Gotta love their intelligence!  

Cindy


----------



## elvis_911 (Apr 26, 2004)

Cindy , Do they lay their eggs and build nests near your home or on it? or do they just come from meals?


Elvis


----------



## Whitefeather (Sep 2, 2002)

*Cindy , Do they lay their eggs and build nests near your home or on it? or do they just come from meals?*
Yes, actually some have. They especially enjoy nesting atop Mikko's cage, which is on our covered patio.  
When I see a pair beginning to build a nest, I check daily for any eggs. Any I find are replaced with artificial ones. I'm a strong supporter of pigeon 'birth control'. 

Cindy


----------



## Sweetie (Sep 15, 2004)

*They are Just too wonderful and Beautiful.*

They are just too wonderful and beautiful to immagine that some people think that they would be "rats with wings". If more people would feed them what they need to be fed, they wouldn't be starving and eating anything in site. Oh, they're just sweet and wonderful with each one having a separate personality.
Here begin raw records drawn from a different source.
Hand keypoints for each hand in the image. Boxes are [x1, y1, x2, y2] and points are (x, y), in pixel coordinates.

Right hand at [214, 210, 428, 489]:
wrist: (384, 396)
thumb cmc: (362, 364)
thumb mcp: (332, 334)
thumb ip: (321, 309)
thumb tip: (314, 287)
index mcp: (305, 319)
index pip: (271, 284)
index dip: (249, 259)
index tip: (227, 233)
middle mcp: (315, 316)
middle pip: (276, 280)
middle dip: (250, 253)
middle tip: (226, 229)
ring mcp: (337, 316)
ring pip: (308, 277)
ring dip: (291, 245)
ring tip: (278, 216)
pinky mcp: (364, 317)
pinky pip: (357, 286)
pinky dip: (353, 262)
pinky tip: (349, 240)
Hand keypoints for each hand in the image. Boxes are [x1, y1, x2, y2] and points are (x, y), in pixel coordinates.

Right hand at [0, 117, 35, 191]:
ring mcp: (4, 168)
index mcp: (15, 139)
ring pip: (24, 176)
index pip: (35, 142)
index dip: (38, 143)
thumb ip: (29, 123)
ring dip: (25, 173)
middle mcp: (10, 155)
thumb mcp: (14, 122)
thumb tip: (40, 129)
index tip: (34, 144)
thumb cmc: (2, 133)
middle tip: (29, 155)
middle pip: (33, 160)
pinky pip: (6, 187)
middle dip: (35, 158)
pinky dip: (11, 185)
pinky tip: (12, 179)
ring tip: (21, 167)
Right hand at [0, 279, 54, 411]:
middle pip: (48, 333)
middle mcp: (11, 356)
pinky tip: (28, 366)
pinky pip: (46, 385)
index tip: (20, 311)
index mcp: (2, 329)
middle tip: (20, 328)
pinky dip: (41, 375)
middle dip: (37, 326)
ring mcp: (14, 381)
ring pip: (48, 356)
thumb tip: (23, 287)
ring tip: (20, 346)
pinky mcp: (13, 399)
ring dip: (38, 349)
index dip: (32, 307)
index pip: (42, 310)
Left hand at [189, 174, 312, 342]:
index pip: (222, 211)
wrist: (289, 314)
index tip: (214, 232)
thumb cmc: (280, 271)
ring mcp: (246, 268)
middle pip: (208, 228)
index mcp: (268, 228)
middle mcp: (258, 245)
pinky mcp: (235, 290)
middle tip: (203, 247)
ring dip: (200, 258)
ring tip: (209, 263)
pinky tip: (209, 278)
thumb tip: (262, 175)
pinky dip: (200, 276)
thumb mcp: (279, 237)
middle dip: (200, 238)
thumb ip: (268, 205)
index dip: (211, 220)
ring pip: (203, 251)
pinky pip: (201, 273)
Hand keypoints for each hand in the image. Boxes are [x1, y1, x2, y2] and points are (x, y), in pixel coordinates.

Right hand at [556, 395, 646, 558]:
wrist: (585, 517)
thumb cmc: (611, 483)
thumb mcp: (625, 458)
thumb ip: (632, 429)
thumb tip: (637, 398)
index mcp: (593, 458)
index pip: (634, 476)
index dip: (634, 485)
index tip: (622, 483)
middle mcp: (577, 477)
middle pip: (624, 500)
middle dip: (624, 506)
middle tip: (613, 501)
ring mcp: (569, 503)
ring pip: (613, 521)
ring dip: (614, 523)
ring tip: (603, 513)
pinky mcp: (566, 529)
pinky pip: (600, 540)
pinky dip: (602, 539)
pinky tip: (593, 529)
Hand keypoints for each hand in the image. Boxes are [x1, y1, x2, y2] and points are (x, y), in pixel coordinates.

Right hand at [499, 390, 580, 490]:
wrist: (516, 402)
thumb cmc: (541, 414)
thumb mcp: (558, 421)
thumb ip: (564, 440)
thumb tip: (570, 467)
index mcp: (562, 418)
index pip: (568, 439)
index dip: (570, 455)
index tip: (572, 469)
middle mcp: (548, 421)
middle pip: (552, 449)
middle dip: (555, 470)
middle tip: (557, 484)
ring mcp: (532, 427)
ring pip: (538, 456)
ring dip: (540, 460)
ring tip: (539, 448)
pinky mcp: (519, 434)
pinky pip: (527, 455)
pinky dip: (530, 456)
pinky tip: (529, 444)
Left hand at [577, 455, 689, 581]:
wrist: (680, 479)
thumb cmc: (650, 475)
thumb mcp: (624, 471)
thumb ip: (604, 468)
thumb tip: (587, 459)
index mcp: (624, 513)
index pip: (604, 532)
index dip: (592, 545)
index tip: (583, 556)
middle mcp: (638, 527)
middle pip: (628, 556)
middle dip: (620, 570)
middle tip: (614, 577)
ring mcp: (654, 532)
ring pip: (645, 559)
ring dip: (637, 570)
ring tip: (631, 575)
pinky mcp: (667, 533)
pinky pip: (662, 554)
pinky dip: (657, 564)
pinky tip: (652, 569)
Not one pigeon acts the same. They are very unique animals. I saw one about two weeks ago that had pied markings on it. It was mostly white with pied colorings. It was the only one I saw like that. It was beautiful. 

Thank you,

Victoria Lutes & Sweetie


----------



## Victor (Dec 18, 2004)

KIPPY said:


> "Flying rat"
> *I don't think so*.


This is truly a great picture.A co-worker recenly heard that I have a pet pigeon and he said that they are also called "flying rats".Oviously this man needs a pigeon to come into his life doesn't he? Peace to our winged ones~Victor in Omaha


----------